> [Parts of the exercise]:
1/ Answer these questions about the auger belt thread below.
(a) What is the horsepower and width of Lou's 10560?
(b) What brand of snowblower does jburson250 own?
(c) Which site's parts diagrams for the 10560E does jburson250 suggest?
2/ Carry on the auger belt thread below, starting after its final sentence.
Passage shown below:
# Simplicity 10560 auger belt replacement



## Lm032440## (Jan 8, 2018)

Hello!-new member here. I have a 10.5 hp 24" wide 10560 that I bought back in 2006 that I just snapped the auger belt on. I got a new belt thinking I could replace it myself but I am having some difficulty. The gear is so close to the auger pulley that I cant slip it by to put the belt on the bottom of that pulley. The manual shows removing a couple of the bolts from the gear assembly (I see only one bolt) and sliding the axle to the right but that doesn't seem right to me. I was wondering if anyone has any experience replacing this belt. 

Thank you!
Lou


----------



## jburson250 (Oct 25, 2017)

Welcome to SBF Lou!

I'm an Ariens owner, so can't provide specific advice.

I searched YouTube - there's many belt replacement videos but few for Simplicity. Modern 2 stage blowers are all similar. Perhaps there's a video or two that'll give you an overview of belt replacement, for example:






Another resource might be parts diagrams for the 10560E, such as these from Jack's Small Engines:

https://www.jackssmallengines.com/j...039-987041-987043-987144-987145-987147-987149

Simplicity's support number is: 1-800-317-7833. Don't know if they're good or worthless.

How 'bout talking face to face with a dealer. I can't imagine they'd refuse to give you free advice.

Also there's a Simplicity-specific forum right here on SBF:

Simplicity Snowblowers - Snowblower Forum : Snow Blower Forums

Sorry I can't be more helpful Lou. Good luck!
End of Passage shown.
Extracted information below:
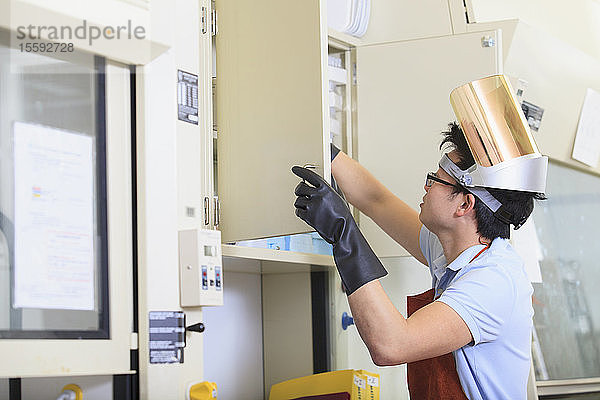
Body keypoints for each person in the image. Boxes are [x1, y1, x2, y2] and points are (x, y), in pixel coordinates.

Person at [292, 75, 547, 399]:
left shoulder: (493, 281)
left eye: (435, 180)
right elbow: (375, 199)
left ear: (465, 204)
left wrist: (344, 234)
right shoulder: (453, 252)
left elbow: (392, 344)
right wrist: (314, 138)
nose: (426, 186)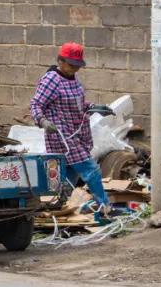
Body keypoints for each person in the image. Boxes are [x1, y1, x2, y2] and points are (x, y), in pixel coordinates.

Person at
End of Extracted information.
> [Response list]:
1/
(a) 10.5 hp and 24 inches wide
(b) Ariens
(c) Jack's Small Engines

2/
----------



## vinnycom (Nov 6, 2017)

u might have to separate the bucket from the drive/engine, support engine side w/small step ladder or stool or against wall so it cant fall.
loosen slightly bottom nuts, do not remove, remove upper attaching bolts, the ones that attach engine side to the bucket. pics would help. its a pia todo if its like mine


----------



## Lm032440## (Jan 8, 2018)

Thank you for the responses. I don't think I can take the bucket off or at least I shouldn't have to according to the manual although it would be much easier if I could. There has to be a way to slide the axle out of the way here but I think I'll head to the dealer on Sat for a little advice! Thank you
Lou


----------



## vinnycom (Nov 6, 2017)

u dont take it off, it opens like a clam shell, bottom bolts act like a hinge, just make sure engine side is supported



if it was easy we'd all be astronauts .........or reality tv stars


----------



## Lm032440## (Jan 8, 2018)

I spoke to the dealer today and got the belt on-thank you!  I have a new problem now though - I had to open up the pawl to rotate the gear to feed the belt behind it. To do this I took the bolt out of the gear assembly because the manual said to but I don't think it was necessary. Now I can't get the bolt back in because I think the axle moved along with the bolt hole and I can't locate the hole now. The set collar was all the way to the right before this and now there is about an inch gap and I didn't touch it


I've attached a couple of pics and descriptions if anyone might be able to help


Thank you in advance


Lou


----------



## vinnycom (Nov 6, 2017)

i cant help u here but for future reference my blower has unmovable thick metal tangs to keep belt in place on auger large pulley. manual says to bend them out of way when doing belt change, ha.
easier for me was to remove the large auger pulley, wrap belt on it then reinsert pulley in to auger shaft.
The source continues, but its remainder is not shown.